▶ **Given passage**:
════

But Moon is not the only musician who has found solace in her music when face-to-face with breast cancer.
Dead girl walking
Marcy Brenner, 50, is a two-time breast cancer survivor (first diagnosed at 34), a performing songwriter, and breast cancer advocate and speaker who lives on Ocracoke Island, North Carolina, off the coast of the Outer Banks.
Brenner has played music since she was three years old, but she was incredibly shy and had stage fright. “Music and my guitar have always been my best friends,” she says, admitting that she couldn’t get on stage to perform until much later in life. “I was not living the life I wanted to live and I wasn’t playing music.”
Brenner’s career began as a marketing person for amp and string maker Dean Markley in California. After her first divorce, she met her second husband, William Randolph Hearst II. In 1994, her mother was diagnosed with ovarian cancer and given only two to three months to live. Brenner and Hearst bought a place near her parents on the Outer Banks so she could spend as much time as possible with her mother, who actually lived for two and a half more years. About six months after her mother’s death, Brenner found a lump in her own breast.
“I just went through this all with my mom, and all of a sudden I was in the exact same place … I sat in those same chairs and with the smells and sounds, it was horrifying to be back in those places, this time with me sitting on the other side,” she says. The cancer also took a toll on Brenner’s marriage and they were divorced.
Brenner battled a second cancer and was in remission at the end of 2000 when she set her next life goals: “I wanted to fall in love again and I wanted my whole life to be about music.”
About six weeks later, she met Lou, her current husband. “I gave him an option to keep searching for somebody else … I’m a two-time breast cancer survivor. My life expectancy is limited. My future does not look good,” she told him. His reply: “I’d rather love you for five minutes than not at all.”
“We had an immediate spark and wrote a song about this moment,” she says. “And at that point, I wanted others to know it was okay to survive cancer.” That’s when Brenner’s friends helped her create a documentary called Dead Girl Walking, the story of Brenner’s journey. “We all have scars and we all walk around with our partial selves. Music helped me and saved my life,” says Brenner, who is also a volunteer for Reach to Recovery.

════

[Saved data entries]
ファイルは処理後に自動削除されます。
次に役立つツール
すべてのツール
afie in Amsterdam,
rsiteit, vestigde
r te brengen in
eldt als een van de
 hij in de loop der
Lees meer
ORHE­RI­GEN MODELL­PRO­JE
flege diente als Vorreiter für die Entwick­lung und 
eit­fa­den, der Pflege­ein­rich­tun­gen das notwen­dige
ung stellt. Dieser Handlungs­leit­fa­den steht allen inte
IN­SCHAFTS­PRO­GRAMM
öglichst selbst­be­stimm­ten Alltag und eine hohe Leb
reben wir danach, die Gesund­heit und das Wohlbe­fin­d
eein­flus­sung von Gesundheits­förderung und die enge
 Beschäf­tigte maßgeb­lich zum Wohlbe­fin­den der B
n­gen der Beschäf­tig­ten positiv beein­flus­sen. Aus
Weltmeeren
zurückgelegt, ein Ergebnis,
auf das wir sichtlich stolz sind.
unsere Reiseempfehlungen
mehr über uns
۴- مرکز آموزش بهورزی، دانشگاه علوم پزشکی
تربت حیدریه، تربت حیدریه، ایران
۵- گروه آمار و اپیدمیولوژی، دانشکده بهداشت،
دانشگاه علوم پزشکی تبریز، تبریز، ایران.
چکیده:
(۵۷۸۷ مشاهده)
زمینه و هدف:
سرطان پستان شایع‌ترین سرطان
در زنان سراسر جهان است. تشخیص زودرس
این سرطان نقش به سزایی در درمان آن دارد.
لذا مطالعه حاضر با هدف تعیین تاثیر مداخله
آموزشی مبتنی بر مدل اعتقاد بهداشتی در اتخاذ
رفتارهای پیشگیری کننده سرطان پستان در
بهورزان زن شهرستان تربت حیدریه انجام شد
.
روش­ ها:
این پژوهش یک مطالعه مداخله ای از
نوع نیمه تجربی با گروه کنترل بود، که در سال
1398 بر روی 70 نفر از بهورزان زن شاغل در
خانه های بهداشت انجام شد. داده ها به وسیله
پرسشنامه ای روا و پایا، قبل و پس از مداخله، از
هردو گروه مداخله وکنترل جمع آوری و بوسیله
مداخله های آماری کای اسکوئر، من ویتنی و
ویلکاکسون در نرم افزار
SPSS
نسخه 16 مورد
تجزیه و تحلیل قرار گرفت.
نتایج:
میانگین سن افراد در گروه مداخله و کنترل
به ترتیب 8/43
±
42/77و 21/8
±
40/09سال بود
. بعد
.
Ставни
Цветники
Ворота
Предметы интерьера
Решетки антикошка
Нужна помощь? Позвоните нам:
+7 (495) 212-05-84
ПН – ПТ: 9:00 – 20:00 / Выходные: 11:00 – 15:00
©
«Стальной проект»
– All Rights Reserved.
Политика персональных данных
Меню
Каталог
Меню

════

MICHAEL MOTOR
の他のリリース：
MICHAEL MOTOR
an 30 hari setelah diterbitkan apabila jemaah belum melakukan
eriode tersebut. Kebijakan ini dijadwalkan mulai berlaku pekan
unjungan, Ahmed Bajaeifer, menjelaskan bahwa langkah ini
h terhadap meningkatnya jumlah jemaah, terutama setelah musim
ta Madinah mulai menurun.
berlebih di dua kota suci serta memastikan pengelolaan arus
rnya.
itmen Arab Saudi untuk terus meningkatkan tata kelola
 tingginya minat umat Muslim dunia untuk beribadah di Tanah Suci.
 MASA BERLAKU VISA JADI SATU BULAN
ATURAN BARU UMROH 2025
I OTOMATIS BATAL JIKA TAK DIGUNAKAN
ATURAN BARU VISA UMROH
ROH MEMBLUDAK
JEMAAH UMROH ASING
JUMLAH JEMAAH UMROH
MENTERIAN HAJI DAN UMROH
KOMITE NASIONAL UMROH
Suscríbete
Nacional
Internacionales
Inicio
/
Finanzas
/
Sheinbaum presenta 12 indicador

════

▶ **Exercise set**:
[A] In the passage about Marcy Brenner, which company did she work for in marketing at the start of her career?
[B] Name every geographic place mentioned in the passage about Marcy Brenner.
[C] Extend the passage about Marcy Brenner beyond its final sentence.

▶ **Results**:
[A] Dean Markley, an amp and string maker in California.

[B] Ocracoke Island, North Carolina, the Outer Banks, California

[C]
Just like Brenner, Linda Collins also credits her music with helping to save her life. Collins has been onstage most of her life, in both acting and music, performing in numerous symphonies and musical theatrical productions. But in the late ’90s, Collins career abruptly came to halt when she was critically injured during a performance. A wheelbarrow full of logs rolled off the stage and on top of her in the orchestra pit. The next few years, she went through recovery, physical therapy, and more, unable to play music. Just as she was going back to her music, she was diagnosed with breast cancer in June 2000. “I was mad and angry,” says Collins who was only 40 years old at the time. “My immune system was already weakened and my immune system couldn’t fight it off.”
It was at that point that she decided that she needed to get back to her music more than ever. “I needed that in my life to recover,” she says. So a few months after being diagnosed, while she was still undergoing chemotherapy and had lost her hair, she slapped on a wig and auditioned for a position as symphony French hornist. She got the job. And she credits her music with getting her through and helping her heal.
Collins, who lives in New York City, says her goal now is to help others heal through music and she offers inspiration to those battling cancer through her twitter feed @slayingcancer.
“I’m very respectful of the depth of my goals,” she says. “And playing my music for others, well, I believe it can save a life.”